Zoe uproots everything when her great-uncle leaves her a run-down cabin in the Scottish Highlands. The cabin is the scene of her happiest childhood memories, and she hopes it will be where she finds herself and her future away from the pressures of London life. But her rosy memories of a rustic summer are no match for the reality of a leaky, ramshackle hut in winter without plumbing, electricity, or a front door. Or for the massive, muscular estate manager for the Kinloch castle who seems determined to be rid of her.

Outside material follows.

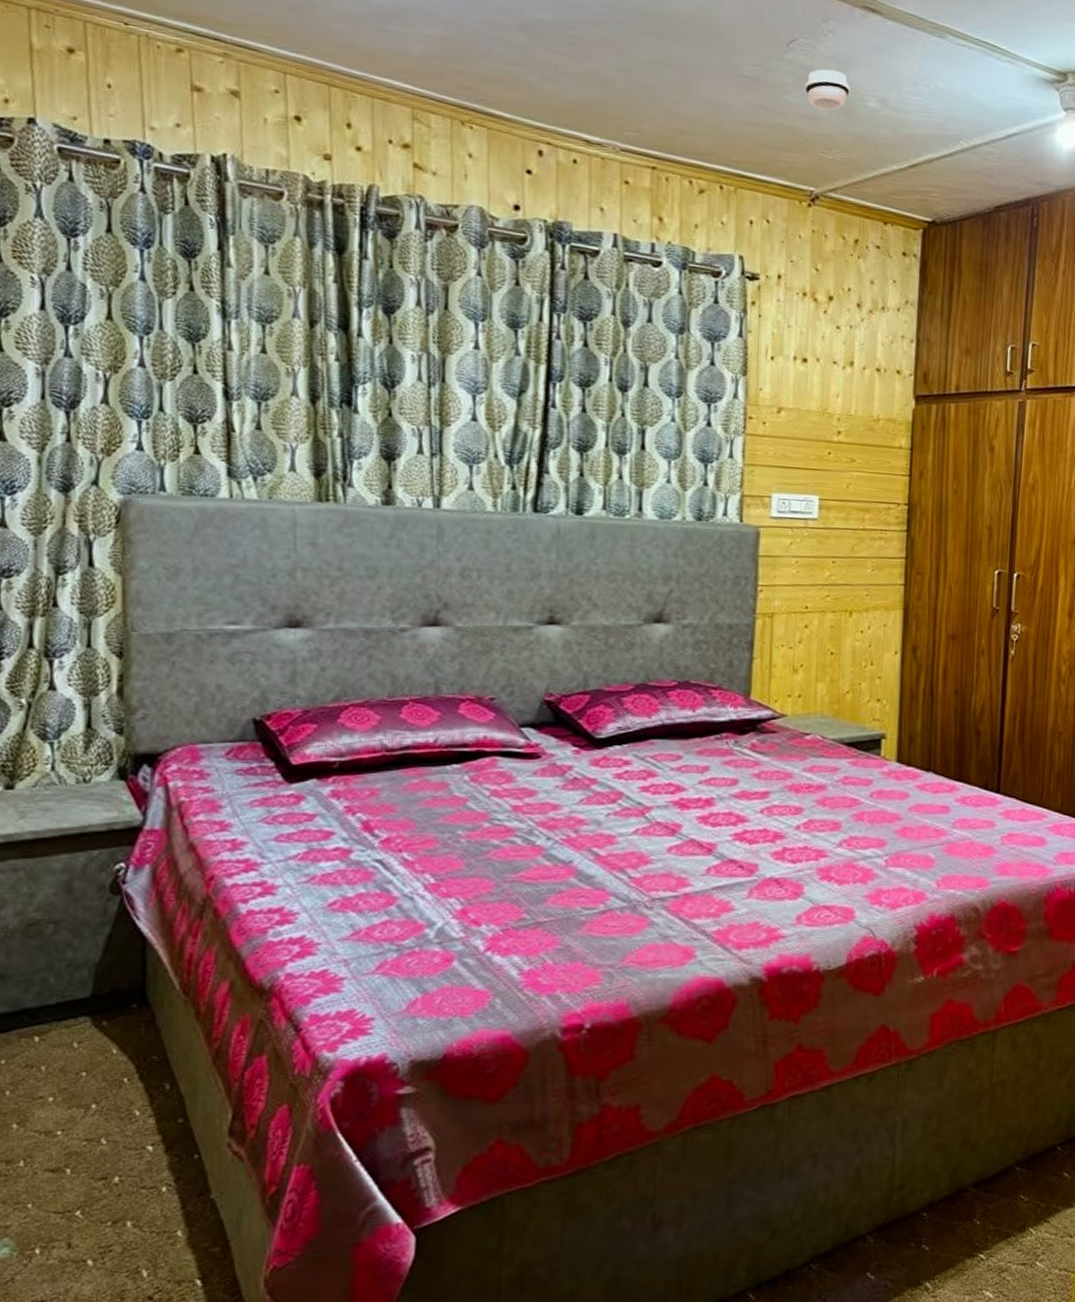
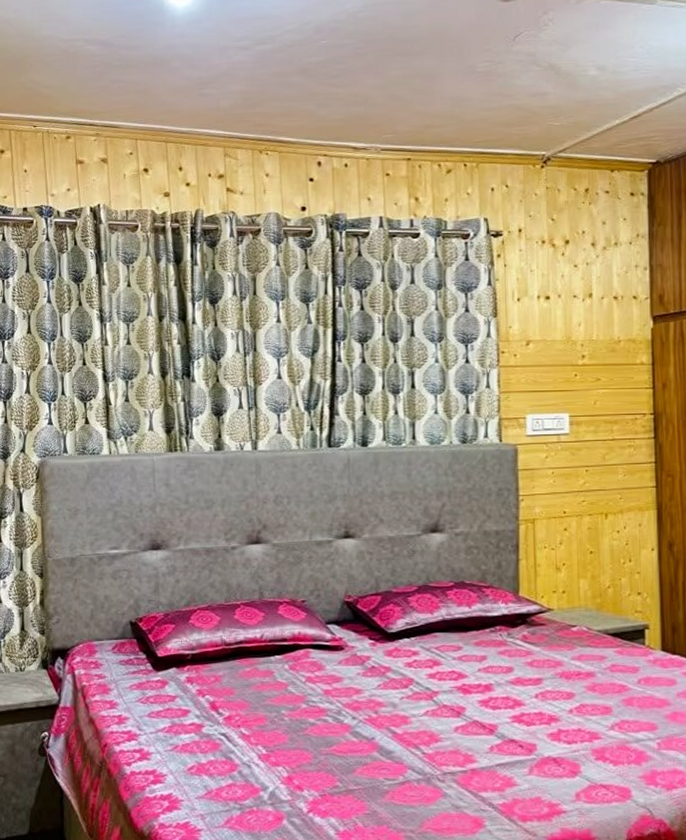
smoke detector: present [804,69,850,111] -> none [531,51,571,86]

Rory is under enormous pressure to make the Kinloch castle profitable in the face of enormous debt, or lose his job. All he really wants is to fix up the abandoned cabin on the estate and live out the solitary life he wants, away from the stress of work and memories. When a strange, magnetic London woman claims his cabin and turns his world upside down, he must find a way to scare her off, or lose his last hope of peace and quiet.

I was fortunate enough to be a beta reader for this book and received an ARC copy.

This debut romcom is a delicious, sexy delight. The characters bring sparks and wit to the enemies-to-lovers trope, with banter and shenanigans that made me laugh out loud. I love that Zoe gives as good as she gets, and meets Rory blow-for-blow in the battle of wits and pranks. I also love the found family and the town as a secondary character. For me, it had the mark of great immersive setting, in that I want to move to my own cabin in the Scottish Highlands and see if I can become part of their family, too.

But OH THE CHEMISTRY between the lead characters, here. It builds well, with the fire of animosity turning to physical attraction, then we peel back the layers of the characters to reach something deeper. It hits all the romance buttons for me, and I think we can look forward to a lot of great stories from this debut author.